The Los Angeles Regional Water Quality Control Board labored late into the evening July 8 to work out changes to rules that will affect how all buildings, public or private, handle storm-water runoff. The rules ask developers to retain nearly all storm water on-site, a requirement builders said would be costly.
Building industry advocates asked the board to allow biofiltration — the practice of filtering storm water through landscaping and soils before letting it hit drains — as an alternative to retaining water on site in huge cisterns. The board agreed to let builders use biofiltration under some circumstances if the practice removes as many pollutants overall as retaining the water, said Holly Schroeder, executive director of the Building Industry Association for Greater Los Angeles/Ventura.
“We were very encouraged that the board understood that there was no basis for restricting the available best management practices … and that it was necessary to include biofiltration as an option on-site,” Schroeder said.
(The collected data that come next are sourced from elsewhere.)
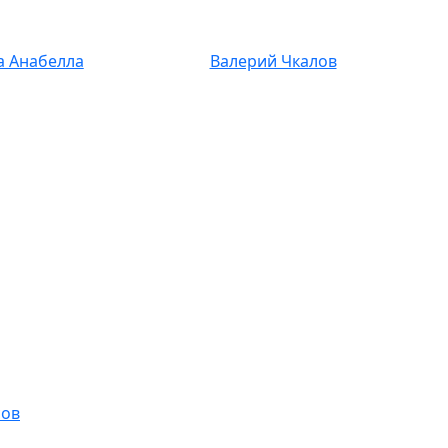
а Анабелла
Валерий Чкалов
сов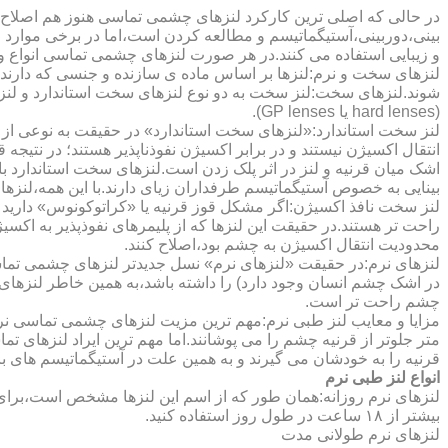
در حالی که اصلی ترین کارکرد لنزهای چشمی تماسی هنوز هم اصلاح 
بینی،دوربینی،آستیگماتیسم و مطالعه کردن است،اما در برخی موارد اف
و زیبایی استفاده می کنند.در هر صورت لنزهای چشمی تماسی انواع و ک
لنزهای سخت و نرم:لنزها بر اساس ماده ی سازنده و جنسی که دارند
شوند.لنزهای سخت:لنز سخت به دو نوع لنزهای سخت استاندارد و ل
(hard lenses یا GP lenses).
لنز سخت استاندارد:«لنزهای سخت استاندارد» در حقیقت به نوعی از 
انتقال اکسیژن نیستند و در برابر اکسیژن نفوذناپذیر هستند؛ در نتیجه 
اشک میان قرنیه و لنز در اثر پلک زدن است.لنزهای سخت استاندارد ب
بینایی به خصوص آستیگماتیسم طرفداران زیای دارند.با این همه،لنزها
لنز سخت نافذ اکسیژن:اگر مشکل قوز قرنیه یا «کراتوکونوس» دارید 
محدودیت انتقال اکسیژن به چشم بود،اصلاح کنند.
لنزهای نرم:در حقیقت «لنزهای نرم» نسل جدیدتر لنزهای چشمی تماس
در اشک چشم انسان وجود دارد) را داشته باشد،به همین خاطر لنزهای
چشم راحت تر است.
مزایا و معایب لنز طبی نرم:مهم ترین مزیت لنزهای چشمی تماسی نرم 
متر جلوتر از قرنیه چشم را می پوشانند.اما مهم ترین ایراد لنزهای 
قرنیه را به خودشان می گیرند و به همین علت در آستیگماتیسم های با
انواع لنز طبی نرم
لنزهای نرم روزانه:همان طور که از اسم این لنزها مشخص است،برای اس
بیشتر از ۱۸ ساعت در طول روز استفاده کنید.
لنزهای نرم طولانی مدت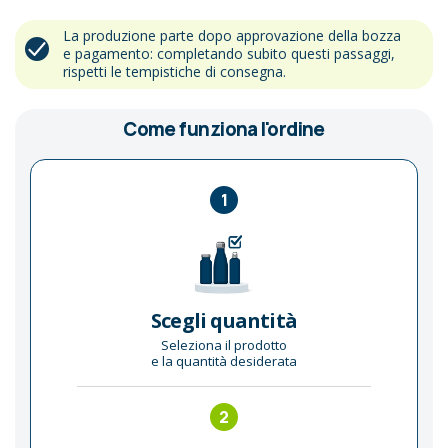
La produzione parte dopo approvazione della bozza
e pagamento: completando subito questi passaggi,
rispetti le tempistiche di consegna.
Come funziona l'ordine
1
Scegli quantità
Seleziona il prodotto
e la quantità desiderata
2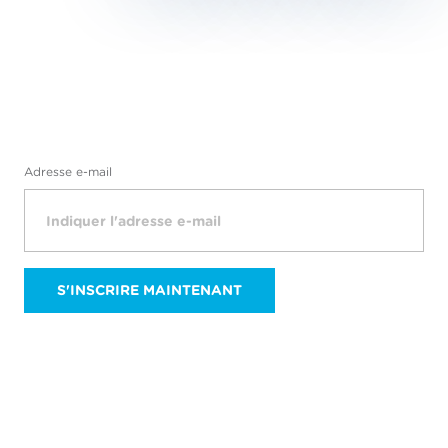
Adresse e-mail
S'INSCRIRE MAINTENANT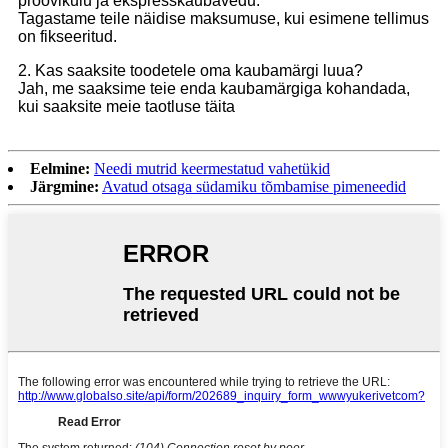
proovikulu ja ekspresskaubavedu.
Tagastame teile näidise maksumuse, kui esimene tellimus
on fikseeritud.
2. Kas saaksite toodetele oma kaubamärgi luua?
Jah, me saaksime teie enda kaubamärgiga kohandada,
kui saaksite meie taotluse täita
Eelmine:
Needi mutrid keermestatud vahetükid
Järgmine:
Avatud otsaga südamiku tõmbamise pimeneedid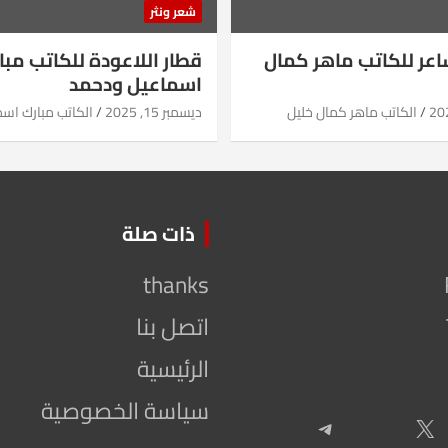
شعر ونثر
شاعر للكاتب ماهر كمال
قطار اللاعودة للكاتب مبا
اسماعيل ودحمد
الكاتب ماهر كمال خليل
ديسمبر 15, 2025
الكاتب مبارك اس
ذات صلة
thanks
اتصل بنا
الرئيسية
سياسة الخصوصية
Telegram
X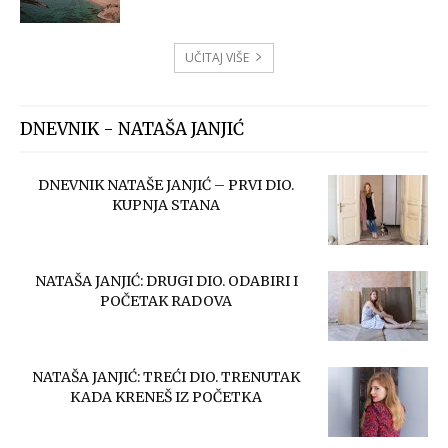
UČITAJ VIŠE
DNEVNIK - NATAŠA JANJIĆ
DNEVNIK NATAŠE JANJIĆ – PRVI DIO.
KUPNJA STANA
NATAŠA JANJIĆ: DRUGI DIO. ODABIRI I
POČETAK RADOVA
NATAŠA JANJIĆ: TREĆI DIO. TRENUTAK
KADA KRENEŠ IZ POČETKA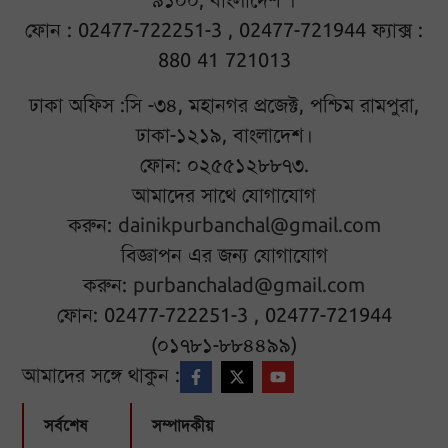
৯১০০, বাংলাদেশ ।
ফোন : 02477-722251-3 , 02477-721944 ফ্যাক্স :
880 41 721013
ঢাকা অফিস :সি -৩৪, মহানগর প্রজেক্ট, পশ্চিম রামপুরা,
ঢাকা-১২১৯, বাংলাদেশ।
ফোন: ০২৫৫১২৮৮৭৩.
আমাদের সাথে যোগাযোগ
করুন:
dainikpurbanchal@gmail.com
বিজ্ঞাপন এর জন্য যোগাযোগ
করুন:
purbanchalad@gmail.com
ফোন: 02477-722251-3 , 02477-721944
(০১৭৮১-৮৮৪৪৯৯)
আমাদের সঙ্গে থাকুন :
সর্বশেষ
সম্পাদকীয়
Before the hearing, environmental advocates had expressed concerns about biofiltration. The water could still contain pollutants, and it could pick up chemicals from other sites as it makes its way to the ocean through drainage systems, they had argued.
“At minimum, you need some sort of performance standard of how that biofilter is working,” Kirsten James, water quality director for Santa Monica’s Heal the Bay, told the Business Times before the hearing. “Our concern with biofiltration is that you don’t get the performance you would using other measures.”
The new storm water permit is more flexible for developers than an earlier version approved by the board last year. State water regulators ordered the board to revisit it after building advocates objected to the way the regulations were drafted and approved.
Water board officials still must work out some of the technical details in the new regulations. The new permit is scheduled to go into effect late this year or early next year.